セントレアまでの電車の中、今回はどんな旅行になるだろう?そんなことを考えながら外を眺めていた。正直そこまで大きいことが起こったことはない。その国のルールさえ守れば大丈夫だ。カンボジアでは子どもの頭を撫でてはいけないと言われている。そういったその国のルールを事前に調べることで自分の行動の背筋をいつも伸ばしている。

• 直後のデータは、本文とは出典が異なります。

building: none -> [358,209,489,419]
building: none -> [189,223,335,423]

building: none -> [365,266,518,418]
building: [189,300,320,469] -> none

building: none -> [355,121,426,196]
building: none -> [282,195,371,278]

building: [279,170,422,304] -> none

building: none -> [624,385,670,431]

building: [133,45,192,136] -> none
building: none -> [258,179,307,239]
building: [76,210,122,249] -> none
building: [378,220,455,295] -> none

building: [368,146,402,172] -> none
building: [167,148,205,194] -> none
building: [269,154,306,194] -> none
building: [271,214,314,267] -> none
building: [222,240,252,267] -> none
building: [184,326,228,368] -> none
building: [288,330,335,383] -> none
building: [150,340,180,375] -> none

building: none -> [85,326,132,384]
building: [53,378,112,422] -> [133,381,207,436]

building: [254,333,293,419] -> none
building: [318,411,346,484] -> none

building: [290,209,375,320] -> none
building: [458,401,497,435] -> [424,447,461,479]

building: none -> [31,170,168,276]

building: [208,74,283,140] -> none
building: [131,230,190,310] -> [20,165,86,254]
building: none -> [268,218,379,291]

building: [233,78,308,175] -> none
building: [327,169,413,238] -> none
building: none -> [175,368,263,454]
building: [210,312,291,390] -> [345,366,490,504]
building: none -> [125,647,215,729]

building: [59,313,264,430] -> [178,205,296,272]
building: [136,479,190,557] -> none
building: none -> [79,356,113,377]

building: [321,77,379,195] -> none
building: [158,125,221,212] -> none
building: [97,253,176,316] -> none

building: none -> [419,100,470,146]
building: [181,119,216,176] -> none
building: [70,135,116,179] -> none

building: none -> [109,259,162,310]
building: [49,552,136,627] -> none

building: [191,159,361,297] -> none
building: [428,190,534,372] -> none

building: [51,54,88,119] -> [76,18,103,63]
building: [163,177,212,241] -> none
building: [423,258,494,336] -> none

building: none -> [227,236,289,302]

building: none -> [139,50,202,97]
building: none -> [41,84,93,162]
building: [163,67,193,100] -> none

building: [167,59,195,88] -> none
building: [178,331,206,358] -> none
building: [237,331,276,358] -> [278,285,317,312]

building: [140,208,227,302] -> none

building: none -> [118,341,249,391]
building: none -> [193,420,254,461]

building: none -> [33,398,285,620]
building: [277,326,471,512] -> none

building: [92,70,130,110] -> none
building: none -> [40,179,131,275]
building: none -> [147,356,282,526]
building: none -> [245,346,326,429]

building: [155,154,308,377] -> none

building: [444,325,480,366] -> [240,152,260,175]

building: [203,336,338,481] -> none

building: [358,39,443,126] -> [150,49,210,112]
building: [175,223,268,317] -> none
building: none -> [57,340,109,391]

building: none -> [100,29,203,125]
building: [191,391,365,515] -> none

今回はバンコク経由。セントレアを10時10分に飛び立った。
13時55分、バンコクのスワンナプーム国際空港に到着。

シェムリアップ行きの便までしばらく時間がある。飲食店に入った。
タイ料理を食べていると僕のテーブルの目の前に日本人女性が連れてこられた。話しかけてみた。
女性はどうやらニュージーランドにワーキングホリデーに行くらしい。その為に1年間みっちり英語勉強してきたと言っている。
年齢は28歳。明るくてハキハキした女性だ。終始楽しく会話は続いた。

しかし女性はこんなことも言った。
「日本はもういい。できればこのままニュージーランドに永住できればと思っている
日本で何かあったのか、なかったのかはわからないが、あえて何かあったのか聞くことでもない。楽しく続いた会話に水を差したくない。
「そうなんですね、いいなぁ、きっと楽しいですよニュージーランド!」
僕には珍しく明るく返事した。

日本て住みにくいのかなぁ?
日本の経済力とか先進性なんて本当はなんの価値もないのか?女性が去った後そんなことを思っていた。

17時50分、スワンナプーム国際空港を後にする。
18時45分、シェムリアップ国際空港に到着。